Daniels won All Conference honors as a collegiate sophomore and junior and despite knee surgery which limited him in his final year, served as captain of the NAIA National Championship team his senior season at Prairie View A&M. He served in the United States military following his college graduation and this gave his damaged knees much needed healing time. He then signed with the Dallas Texans as a free agent but was an underutilized return man and defensive back. In 1960 he logged but three punt returns and one rushing attempt, though he did have three interceptions. Obtained as a free agent by the Raiders prior to the 1961 season, he was tried at both linebacker and cornerback until the Raiders threw him into their running back mix but the 6’1”, 220 pounder had but thirty-one carries. He became more of a mainstay of the offense in ’62 as he tallied 786 rushing yards but it was the arrival of Davis that allowed Daniels to also “arrive.” Seeing his talent, the young coach set the strong, fast running back loose and he led the AFL in rushing. As the Sporting News AFL Player Of The Year he gained 1098 yards and though a powerhouse between the tackles, he could also fly with the best of them as a former 9.8/100 yard sprint man in college. Despite immediately establishing the Raiders as a passing team, Davis had found his rushing mainstay. The 1963 squad improved to 10-4 and Oakland maintained winning records every season except 1964 while Daniels was with the team. An excellent receiver, he was named to the AFL All Star Game from 1963 through ’66, was an AFL All Pro in 1963, ’65, and ’66, and managed to accumulate three consecutive 800-plus yard seasons following his 1000 yard breakthrough. Only a broken ankle mid-way through the 1967 season brought an end to Daniels’ dominance and he completed his career in ’68 across the Bay with the NFL Forty Niners.

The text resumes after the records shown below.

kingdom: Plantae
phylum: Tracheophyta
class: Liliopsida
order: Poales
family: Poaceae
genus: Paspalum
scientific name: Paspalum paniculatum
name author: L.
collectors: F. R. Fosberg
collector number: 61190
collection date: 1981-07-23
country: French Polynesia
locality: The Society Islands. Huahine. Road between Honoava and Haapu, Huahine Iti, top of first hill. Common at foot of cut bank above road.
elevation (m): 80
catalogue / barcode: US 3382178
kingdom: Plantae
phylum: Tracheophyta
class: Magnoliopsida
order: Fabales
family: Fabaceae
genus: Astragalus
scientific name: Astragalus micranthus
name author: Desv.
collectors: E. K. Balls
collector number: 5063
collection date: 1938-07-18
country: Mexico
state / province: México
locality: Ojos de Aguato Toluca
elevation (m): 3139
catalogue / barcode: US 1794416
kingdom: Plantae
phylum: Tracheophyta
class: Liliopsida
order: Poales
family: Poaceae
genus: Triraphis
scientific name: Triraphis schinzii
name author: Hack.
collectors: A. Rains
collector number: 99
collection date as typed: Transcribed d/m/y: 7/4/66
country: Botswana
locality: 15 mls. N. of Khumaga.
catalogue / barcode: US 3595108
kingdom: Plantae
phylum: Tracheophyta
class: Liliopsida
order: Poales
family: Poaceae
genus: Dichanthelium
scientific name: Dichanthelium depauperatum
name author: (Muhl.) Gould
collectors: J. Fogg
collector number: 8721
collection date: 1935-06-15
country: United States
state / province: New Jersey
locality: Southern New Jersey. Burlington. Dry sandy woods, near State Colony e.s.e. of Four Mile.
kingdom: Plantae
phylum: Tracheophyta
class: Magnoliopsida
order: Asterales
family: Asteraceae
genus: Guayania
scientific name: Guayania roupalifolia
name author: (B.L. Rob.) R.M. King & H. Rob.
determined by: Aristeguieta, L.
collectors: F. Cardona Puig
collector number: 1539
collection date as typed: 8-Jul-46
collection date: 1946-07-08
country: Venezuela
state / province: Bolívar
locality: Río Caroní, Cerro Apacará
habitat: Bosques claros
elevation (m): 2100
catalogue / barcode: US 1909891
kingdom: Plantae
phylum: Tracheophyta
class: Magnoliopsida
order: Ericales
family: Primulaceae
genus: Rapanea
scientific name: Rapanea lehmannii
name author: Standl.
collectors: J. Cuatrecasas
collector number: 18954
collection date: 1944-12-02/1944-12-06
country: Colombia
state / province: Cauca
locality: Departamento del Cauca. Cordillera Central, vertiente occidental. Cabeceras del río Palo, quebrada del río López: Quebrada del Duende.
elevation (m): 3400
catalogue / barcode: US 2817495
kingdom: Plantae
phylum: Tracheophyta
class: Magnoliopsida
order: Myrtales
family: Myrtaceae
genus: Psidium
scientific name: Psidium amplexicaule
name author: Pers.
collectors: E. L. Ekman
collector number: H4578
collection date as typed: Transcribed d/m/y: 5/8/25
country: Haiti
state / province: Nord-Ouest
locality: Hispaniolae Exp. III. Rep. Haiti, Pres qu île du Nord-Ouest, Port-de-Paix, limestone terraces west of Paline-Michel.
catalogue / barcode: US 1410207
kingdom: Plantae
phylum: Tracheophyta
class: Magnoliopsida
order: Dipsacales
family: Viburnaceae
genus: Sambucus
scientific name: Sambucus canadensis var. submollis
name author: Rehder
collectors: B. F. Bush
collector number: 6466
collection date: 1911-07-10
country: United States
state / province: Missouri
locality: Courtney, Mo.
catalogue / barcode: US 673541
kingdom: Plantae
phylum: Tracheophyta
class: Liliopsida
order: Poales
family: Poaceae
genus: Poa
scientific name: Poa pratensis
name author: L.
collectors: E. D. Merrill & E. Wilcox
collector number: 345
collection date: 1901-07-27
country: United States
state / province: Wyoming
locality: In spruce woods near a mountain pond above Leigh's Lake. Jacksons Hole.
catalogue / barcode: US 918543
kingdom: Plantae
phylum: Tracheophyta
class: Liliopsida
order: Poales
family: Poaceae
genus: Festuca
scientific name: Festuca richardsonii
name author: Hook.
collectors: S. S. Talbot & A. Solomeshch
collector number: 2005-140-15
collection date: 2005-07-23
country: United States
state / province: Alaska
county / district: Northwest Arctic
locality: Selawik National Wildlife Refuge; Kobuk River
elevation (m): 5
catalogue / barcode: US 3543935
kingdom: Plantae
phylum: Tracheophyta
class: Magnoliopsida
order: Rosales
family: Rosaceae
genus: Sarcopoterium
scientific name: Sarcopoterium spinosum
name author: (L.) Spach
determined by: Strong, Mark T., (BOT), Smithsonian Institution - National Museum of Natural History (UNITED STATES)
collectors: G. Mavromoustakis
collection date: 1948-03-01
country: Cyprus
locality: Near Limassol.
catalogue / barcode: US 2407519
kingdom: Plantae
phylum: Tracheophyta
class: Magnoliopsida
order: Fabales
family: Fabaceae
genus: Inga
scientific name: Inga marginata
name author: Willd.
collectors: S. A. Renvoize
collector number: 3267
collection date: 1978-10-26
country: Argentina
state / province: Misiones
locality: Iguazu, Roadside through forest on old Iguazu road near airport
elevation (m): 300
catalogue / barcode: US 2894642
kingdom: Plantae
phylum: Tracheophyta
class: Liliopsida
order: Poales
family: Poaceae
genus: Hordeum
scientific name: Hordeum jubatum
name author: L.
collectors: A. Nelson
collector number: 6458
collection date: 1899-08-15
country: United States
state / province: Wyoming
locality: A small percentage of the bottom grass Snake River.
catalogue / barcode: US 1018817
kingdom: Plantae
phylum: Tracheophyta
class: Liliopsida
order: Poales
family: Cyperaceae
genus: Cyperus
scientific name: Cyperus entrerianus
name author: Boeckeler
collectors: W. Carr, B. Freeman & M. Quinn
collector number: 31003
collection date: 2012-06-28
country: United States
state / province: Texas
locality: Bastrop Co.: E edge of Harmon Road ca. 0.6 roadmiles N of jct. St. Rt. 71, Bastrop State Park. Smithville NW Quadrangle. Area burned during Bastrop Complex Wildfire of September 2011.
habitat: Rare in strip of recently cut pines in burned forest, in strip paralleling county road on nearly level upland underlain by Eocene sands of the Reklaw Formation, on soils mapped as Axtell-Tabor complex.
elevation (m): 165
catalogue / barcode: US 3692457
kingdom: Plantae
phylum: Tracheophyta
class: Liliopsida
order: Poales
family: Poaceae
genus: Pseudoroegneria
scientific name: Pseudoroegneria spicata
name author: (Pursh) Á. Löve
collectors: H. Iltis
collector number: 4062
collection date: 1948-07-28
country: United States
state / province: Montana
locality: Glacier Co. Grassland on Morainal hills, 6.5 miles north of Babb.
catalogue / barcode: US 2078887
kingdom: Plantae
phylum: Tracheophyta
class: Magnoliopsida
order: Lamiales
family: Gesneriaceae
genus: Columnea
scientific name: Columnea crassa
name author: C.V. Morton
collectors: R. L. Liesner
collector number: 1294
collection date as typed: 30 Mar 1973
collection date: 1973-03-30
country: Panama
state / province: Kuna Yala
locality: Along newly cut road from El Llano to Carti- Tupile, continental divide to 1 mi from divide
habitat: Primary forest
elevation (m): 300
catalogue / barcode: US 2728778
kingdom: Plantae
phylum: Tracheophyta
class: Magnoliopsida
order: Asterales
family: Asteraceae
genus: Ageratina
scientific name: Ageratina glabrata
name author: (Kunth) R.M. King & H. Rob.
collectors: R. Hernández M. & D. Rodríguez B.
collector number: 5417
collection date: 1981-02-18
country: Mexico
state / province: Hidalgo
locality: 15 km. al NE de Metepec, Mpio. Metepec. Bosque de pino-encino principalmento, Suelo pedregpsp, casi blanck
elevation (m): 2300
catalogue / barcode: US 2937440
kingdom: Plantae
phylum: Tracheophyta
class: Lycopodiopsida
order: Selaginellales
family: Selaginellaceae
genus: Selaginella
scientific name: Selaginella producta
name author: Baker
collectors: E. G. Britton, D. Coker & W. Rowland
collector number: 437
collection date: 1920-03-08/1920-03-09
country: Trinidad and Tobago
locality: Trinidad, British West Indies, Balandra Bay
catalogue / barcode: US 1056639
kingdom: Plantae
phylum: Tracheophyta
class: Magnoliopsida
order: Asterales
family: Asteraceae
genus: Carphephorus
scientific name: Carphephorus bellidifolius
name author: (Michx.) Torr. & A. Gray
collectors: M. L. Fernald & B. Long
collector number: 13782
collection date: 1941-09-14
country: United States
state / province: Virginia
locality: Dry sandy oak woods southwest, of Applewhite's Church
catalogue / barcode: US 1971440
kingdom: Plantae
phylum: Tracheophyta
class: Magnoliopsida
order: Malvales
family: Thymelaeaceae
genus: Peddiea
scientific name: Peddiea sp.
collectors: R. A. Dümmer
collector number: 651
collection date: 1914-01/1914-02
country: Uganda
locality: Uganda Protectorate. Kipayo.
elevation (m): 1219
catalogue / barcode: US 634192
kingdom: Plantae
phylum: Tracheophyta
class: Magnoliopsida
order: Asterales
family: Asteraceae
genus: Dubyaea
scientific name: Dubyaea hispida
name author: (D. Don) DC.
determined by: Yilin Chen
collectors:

Clem Daniels stood out, not only for his hard-charging running style, but for his distinctive Raiders helmet. As the team switched from their non-descript black headgear to the iconic silver with Pirate logo, and the individual players updated their face masks, Daniels maintained his single bar mask. A gentleman on and off the field and typical of the era, in the off-season, Daniels held other jobs, teaching biology and health sciences in the Oakland high schools and serving as a Second Lieutenant in the Army Reserve. Often lost among the names of other Raider backs like Hubbard, van Eeghen, Banaszak, Allen, and Craig, Daniels has maintained a great legacy. When the merger with the NFL was completed he was the All Time Leading Rusher for the American Football League and was named to its All Time team. His Hall Of Fame memberships include the Prairie View Hall Of Fame, the Southwest Athletic Conference Hall Of Fame, the California Black Athletic Hall Of Fame, and Texas Football Hall Of Fame. He served his community well as a member of the State Youth Employment Task Force and worked for the Governor of California’s office as well as the Oakland City Board of Commissioners For Parks And Recreation. A prolific fund raiser for children’s causes, Daniels has remained a part of the Raiders as the proprietor of a popular lounge that has served as unofficial headquarters for the current crop of players and their many fans.  A true Oakland Raider star, Clemon Daniels and his furious runs remain an inspiration.